WHAT IS NEEDED: The copy has to match the records word for word and include no pictures.

LISTED RECORDS:

════════════════

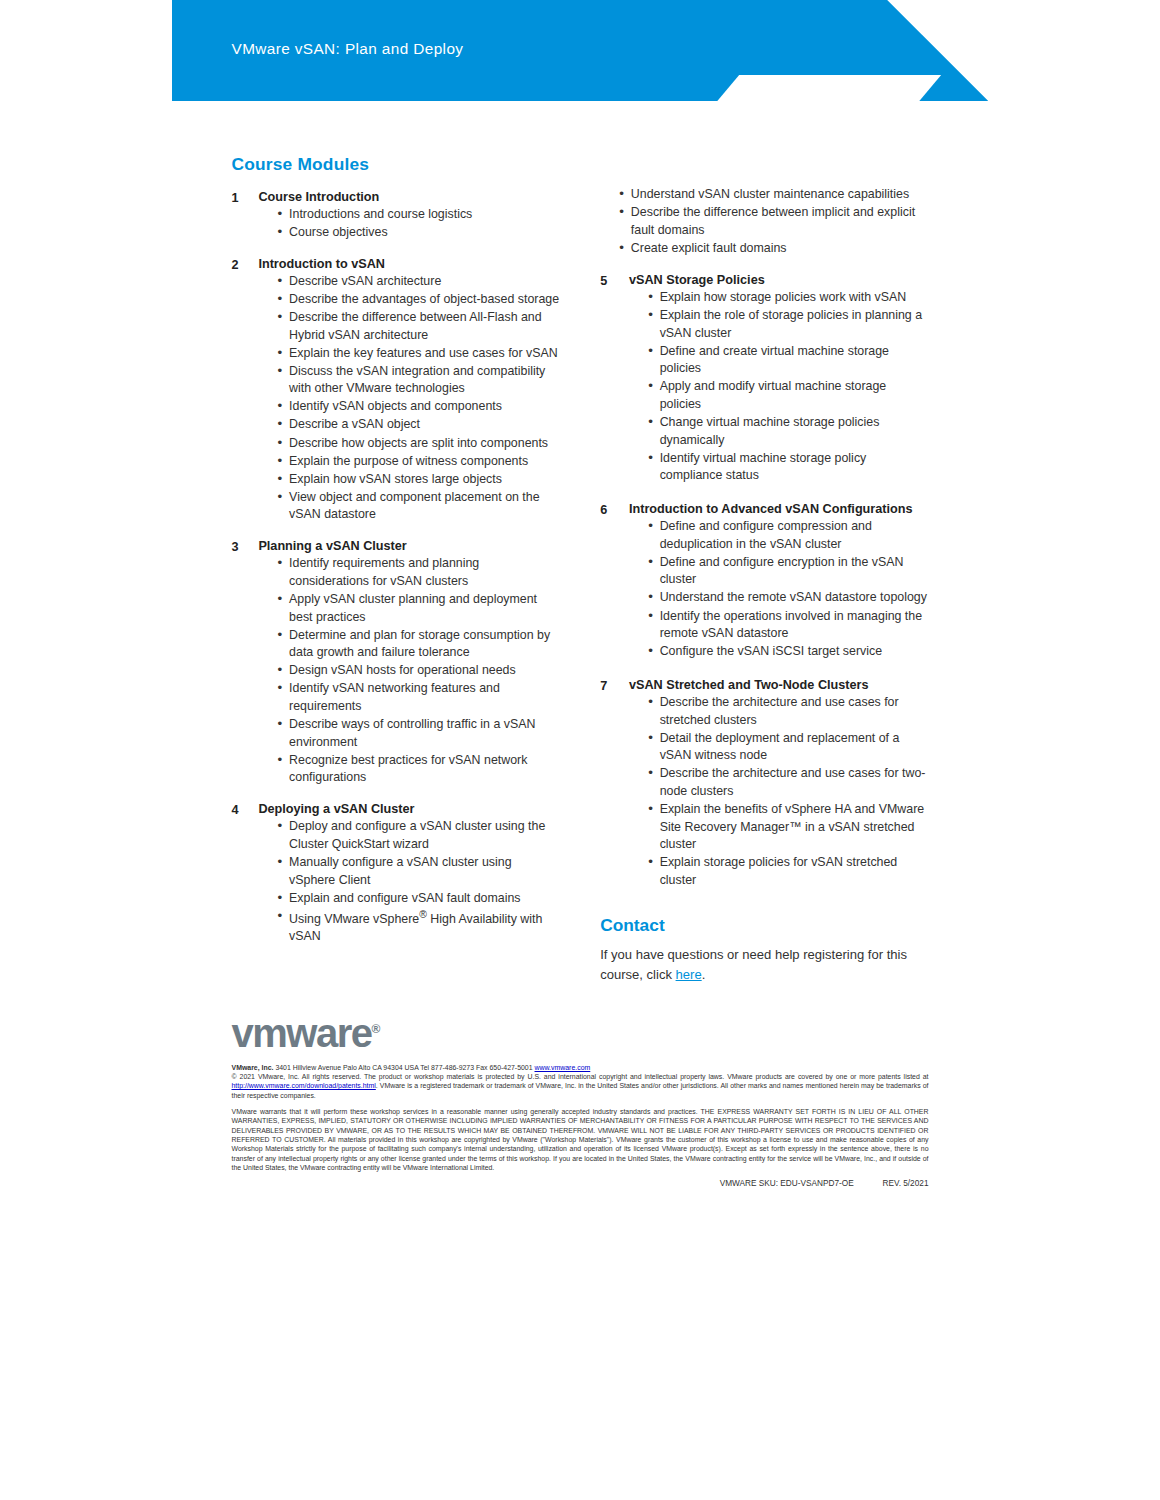VMware vSAN: Plan and Deploy
Course Modules
1
Course Introduction
Introductions and course logistics
Course objectives
2
Introduction to vSAN
Describe vSAN architecture
Describe the advantages of object-based storage
Describe the difference between All-Flash and Hybrid vSAN architecture
Explain the key features and use cases for vSAN
Discuss the vSAN integration and compatibility with other VMware technologies
Identify vSAN objects and components
Describe a vSAN object
Describe how objects are split into components
Explain the purpose of witness components
Explain how vSAN stores large objects
View object and component placement on the vSAN datastore
3
Planning a vSAN Cluster
Identify requirements and planning considerations for vSAN clusters
Apply vSAN cluster planning and deployment best practices
Determine and plan for storage consumption by data growth and failure tolerance
Design vSAN hosts for operational needs
Identify vSAN networking features and requirements
Describe ways of controlling traffic in a vSAN environment
Recognize best practices for vSAN network configurations
4
Deploying a vSAN Cluster
Deploy and configure a vSAN cluster using the Cluster QuickStart wizard
Manually configure a vSAN cluster using vSphere Client
Explain and configure vSAN fault domains
Using VMware vSphere® High Availability with vSAN
Understand vSAN cluster maintenance capabilities
Describe the difference between implicit and explicit fault domains
Create explicit fault domains
5
vSAN Storage Policies
Explain how storage policies work with vSAN
Explain the role of storage policies in planning a vSAN cluster
Define and create virtual machine storage policies
Apply and modify virtual machine storage policies
Change virtual machine storage policies dynamically
Identify virtual machine storage policy compliance status
6
Introduction to Advanced vSAN Configurations
Define and configure compression and deduplication in the vSAN cluster
Define and configure encryption in the vSAN cluster
Understand the remote vSAN datastore topology
Identify the operations involved in managing the remote vSAN datastore
Configure the vSAN iSCSI target service
7
vSAN Stretched and Two-Node Clusters
Describe the architecture and use cases for stretched clusters
Detail the deployment and replacement of a vSAN witness node
Describe the architecture and use cases for two-node clusters
Explain the benefits of vSphere HA and VMware Site Recovery Manager™ in a vSAN stretched cluster
Explain storage policies for vSAN stretched cluster
Contact
If you have questions or need help registering for this course, click here.
vmware®
VMware, Inc. 3401 Hillview Avenue Palo Alto CA 94304 USA Tel 877-486-9273 Fax 650-427-5001 www.vmware.com
© 2021 VMware, Inc. All rights reserved. The product or workshop materials is protected by U.S. and international copyright and intellectual property laws. VMware products are covered by one or more patents listed at http://www.vmware.com/download/patents.html. VMware is a registered trademark or trademark of VMware, Inc. in the United States and/or other jurisdictions. All other marks and names mentioned herein may be trademarks of their respective companies.
VMware warrants that it will perform these workshop services in a reasonable manner using generally accepted industry standards and practices. THE EXPRESS WARRANTY SET FORTH IS IN LIEU OF ALL OTHER WARRANTIES, EXPRESS, IMPLIED, STATUTORY OR OTHERWISE INCLUDING IMPLIED WARRANTIES OF MERCHANTABILITY OR FITNESS FOR A PARTICULAR PURPOSE WITH RESPECT TO THE SERVICES AND DELIVERABLES PROVIDED BY VMWARE, OR AS TO THE RESULTS WHICH MAY BE OBTAINED THEREFROM. VMWARE WILL NOT BE LIABLE FOR ANY THIRD-PARTY SERVICES OR PRODUCTS IDENTIFIED OR REFERRED TO CUSTOMER. All materials provided in this workshop are copyrighted by VMware ("Workshop Materials"). VMware grants the customer of this workshop a license to use and make reasonable copies of any Workshop Materials strictly for the purpose of facilitating such company's internal understanding, utilization and operation of its licensed VMware product(s). Except as set forth expressly in the sentence above, there is no transfer of any intellectual property rights or any other license granted under the terms of this workshop. If you are located in the United States, the VMware contracting entity for the service will be VMware, Inc., and if outside of the United States, the VMware contracting entity will be VMware International Limited.
VMWARE SKU: EDU-VSANPD7-OE REV. 5/2021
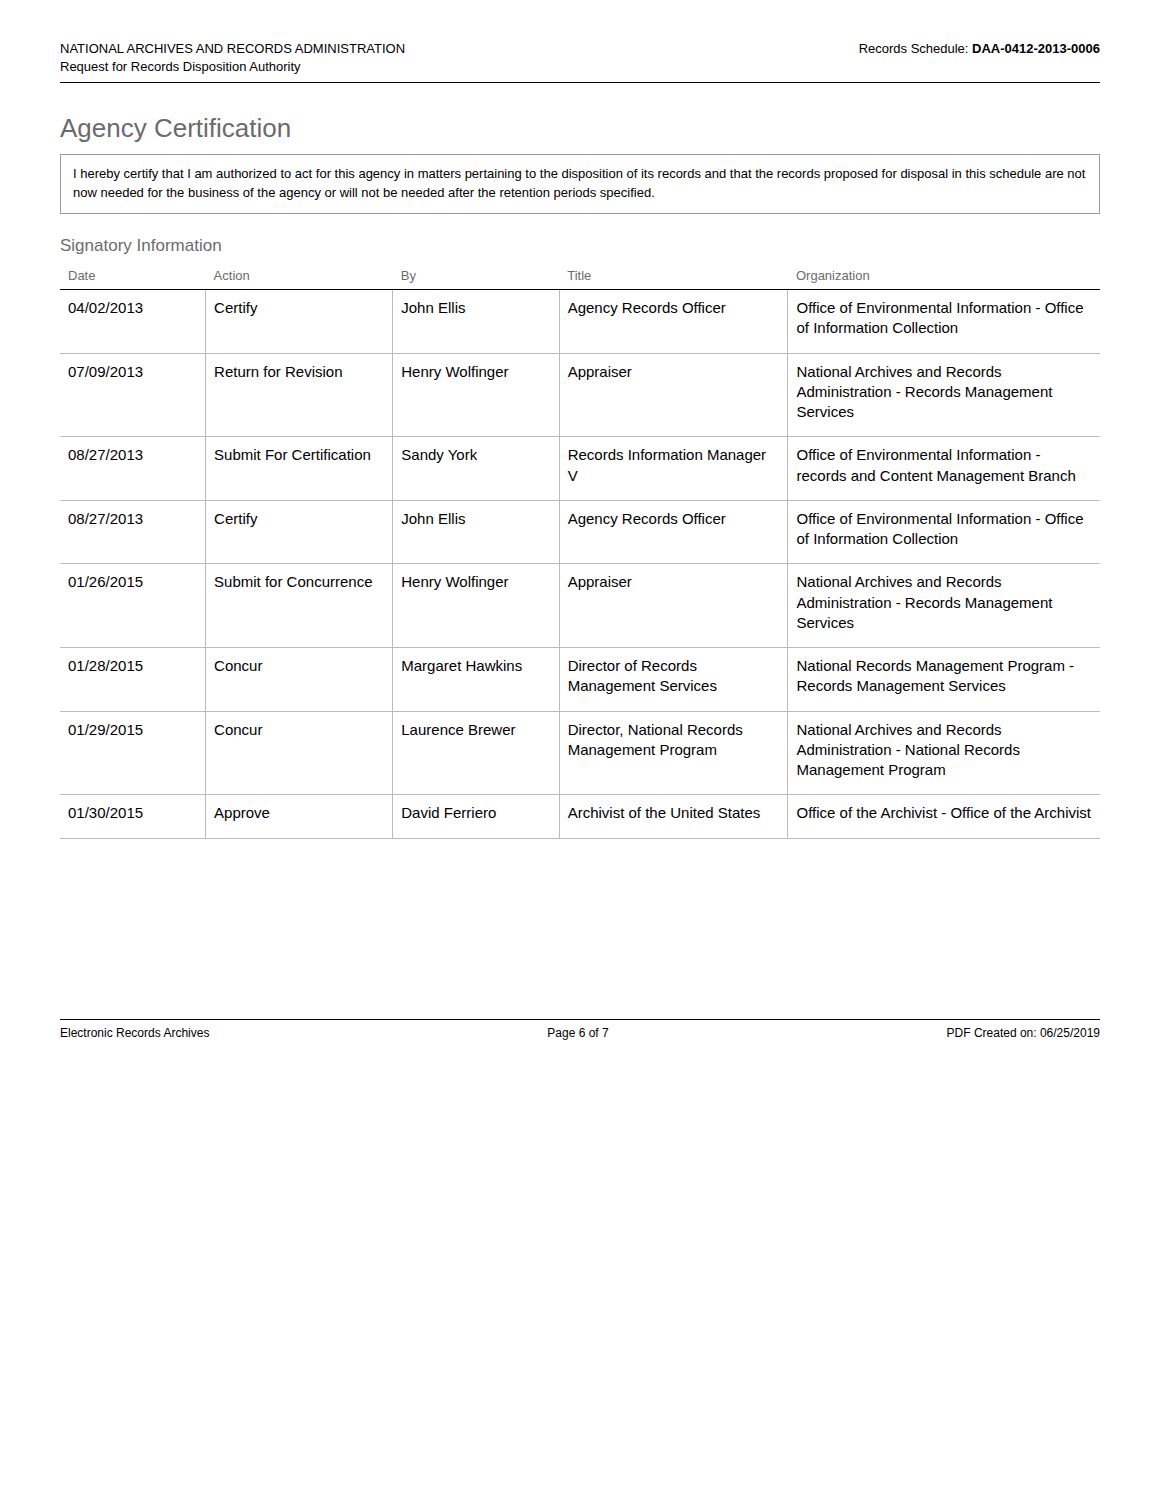NATIONAL ARCHIVES AND RECORDS ADMINISTRATION
Request for Records Disposition Authority
Records Schedule: DAA-0412-2013-0006
Agency Certification
I hereby certify that I am authorized to act for this agency in matters pertaining to the disposition of its records and that the records proposed for disposal in this schedule are not now needed for the business of the agency or will not be needed after the retention periods specified.
Signatory Information
| Date | Action | By | Title | Organization |
| --- | --- | --- | --- | --- |
| 04/02/2013 | Certify | John Ellis | Agency Records Officer | Office of Environmental Information - Office of Information Collection |
| 07/09/2013 | Return for Revision | Henry Wolfinger | Appraiser | National Archives and Records Administration - Records Management Services |
| 08/27/2013 | Submit For Certification | Sandy York | Records Information Manager V | Office of Environmental Information - records and Content Management Branch |
| 08/27/2013 | Certify | John Ellis | Agency Records Officer | Office of Environmental Information - Office of Information Collection |
| 01/26/2015 | Submit for Concurrence | Henry Wolfinger | Appraiser | National Archives and Records Administration - Records Management Services |
| 01/28/2015 | Concur | Margaret Hawkins | Director of Records Management Services | National Records Management Program - Records Management Services |
| 01/29/2015 | Concur | Laurence Brewer | Director, National Records Management Program | National Archives and Records Administration - National Records Management Program |
| 01/30/2015 | Approve | David Ferriero | Archivist of the United States | Office of the Archivist - Office of the Archivist |
Electronic Records Archives
Page 6 of 7
PDF Created on: 06/25/2019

════════════════

ANSWER TO THIS TASK:
VMware vSAN: Plan and Deploy
Course Modules
1
Course Introduction
Introductions and course logistics
Course objectives
2
Introduction to vSAN
Describe vSAN architecture
Describe the advantages of object-based storage
Describe the difference between All-Flash and Hybrid vSAN architecture
Explain the key features and use cases for vSAN
Discuss the vSAN integration and compatibility with other VMware technologies
Identify vSAN objects and components
Describe a vSAN object
Describe how objects are split into components
Explain the purpose of witness components
Explain how vSAN stores large objects
View object and component placement on the vSAN datastore
3
Planning a vSAN Cluster
Identify requirements and planning considerations for vSAN clusters
Apply vSAN cluster planning and deployment best practices
Determine and plan for storage consumption by data growth and failure tolerance
Design vSAN hosts for operational needs
Identify vSAN networking features and requirements
Describe ways of controlling traffic in a vSAN environment
Recognize best practices for vSAN network configurations
4
Deploying a vSAN Cluster
Deploy and configure a vSAN cluster using the Cluster QuickStart wizard
Manually configure a vSAN cluster using vSphere Client
Explain and configure vSAN fault domains
Using VMware vSphere® High Availability with vSAN
Understand vSAN cluster maintenance capabilities
Describe the difference between implicit and explicit fault domains
Create explicit fault domains
5
vSAN Storage Policies
Explain how storage policies work with vSAN
Explain the role of storage policies in planning a vSAN cluster
Define and create virtual machine storage policies
Apply and modify virtual machine storage policies
Change virtual machine storage policies dynamically
Identify virtual machine storage policy compliance status
6
Introduction to Advanced vSAN Configurations
Define and configure compression and deduplication in the vSAN cluster
Define and configure encryption in the vSAN cluster
Understand the remote vSAN datastore topology
Identify the operations involved in managing the remote vSAN datastore
Configure the vSAN iSCSI target service
7
vSAN Stretched and Two-Node Clusters
Describe the architecture and use cases for stretched clusters
Detail the deployment and replacement of a vSAN witness node
Describe the architecture and use cases for two-node clusters
Explain the benefits of vSphere HA and VMware Site Recovery Manager™ in a vSAN stretched cluster
Explain storage policies for vSAN stretched cluster
Contact
If you have questions or need help registering for this course, click here.
vmware®
VMware, Inc. 3401 Hillview Avenue Palo Alto CA 94304 USA Tel 877-486-9273 Fax 650-427-5001 www.vmware.com
© 2021 VMware, Inc. All rights reserved. The product or workshop materials is protected by U.S. and international copyright and intellectual property laws. VMware products are covered by one or more patents listed at http://www.vmware.com/download/patents.html. VMware is a registered trademark or trademark of VMware, Inc. in the United States and/or other jurisdictions. All other marks and names mentioned herein may be trademarks of their respective companies.
VMware warrants that it will perform these workshop services in a reasonable manner using generally accepted industry standards and practices. THE EXPRESS WARRANTY SET FORTH IS IN LIEU OF ALL OTHER WARRANTIES, EXPRESS, IMPLIED, STATUTORY OR OTHERWISE INCLUDING IMPLIED WARRANTIES OF MERCHANTABILITY OR FITNESS FOR A PARTICULAR PURPOSE WITH RESPECT TO THE SERVICES AND DELIVERABLES PROVIDED BY VMWARE, OR AS TO THE RESULTS WHICH MAY BE OBTAINED THEREFROM. VMWARE WILL NOT BE LIABLE FOR ANY THIRD-PARTY SERVICES OR PRODUCTS IDENTIFIED OR REFERRED TO CUSTOMER. All materials provided in this workshop are copyrighted by VMware ("Workshop Materials"). VMware grants the customer of this workshop a license to use and make reasonable copies of any Workshop Materials strictly for the purpose of facilitating such company's internal understanding, utilization and operation of its licensed VMware product(s). Except as set forth expressly in the sentence above, there is no transfer of any intellectual property rights or any other license granted under the terms of this workshop. If you are located in the United States, the VMware contracting entity for the service will be VMware, Inc., and if outside of the United States, the VMware contracting entity will be VMware International Limited.
VMWARE SKU: EDU-VSANPD7-OE REV. 5/2021
NATIONAL ARCHIVES AND RECORDS ADMINISTRATION
Request for Records Disposition Authority
Records Schedule: DAA-0412-2013-0006
Agency Certification
I hereby certify that I am authorized to act for this agency in matters pertaining to the disposition of its records and that the records proposed for disposal in this schedule are not now needed for the business of the agency or will not be needed after the retention periods specified.
Signatory Information
| Date | Action | By | Title | Organization |
| --- | --- | --- | --- | --- |
| 04/02/2013 | Certify | John Ellis | Agency Records Officer | Office of Environmental Information - Office of Information Collection |
| 07/09/2013 | Return for Revision | Henry Wolfinger | Appraiser | National Archives and Records Administration - Records Management Services |
| 08/27/2013 | Submit For Certification | Sandy York | Records Information Manager V | Office of Environmental Information - records and Content Management Branch |
| 08/27/2013 | Certify | John Ellis | Agency Records Officer | Office of Environmental Information - Office of Information Collection |
| 01/26/2015 | Submit for Concurrence | Henry Wolfinger | Appraiser | National Archives and Records Administration - Records Management Services |
| 01/28/2015 | Concur | Margaret Hawkins | Director of Records Management Services | National Records Management Program - Records Management Services |
| 01/29/2015 | Concur | Laurence Brewer | Director, National Records Management Program | National Archives and Records Administration - National Records Management Program |
| 01/30/2015 | Approve | David Ferriero | Archivist of the United States | Office of the Archivist - Office of the Archivist |
Electronic Records Archives
Page 6 of 7
PDF Created on: 06/25/2019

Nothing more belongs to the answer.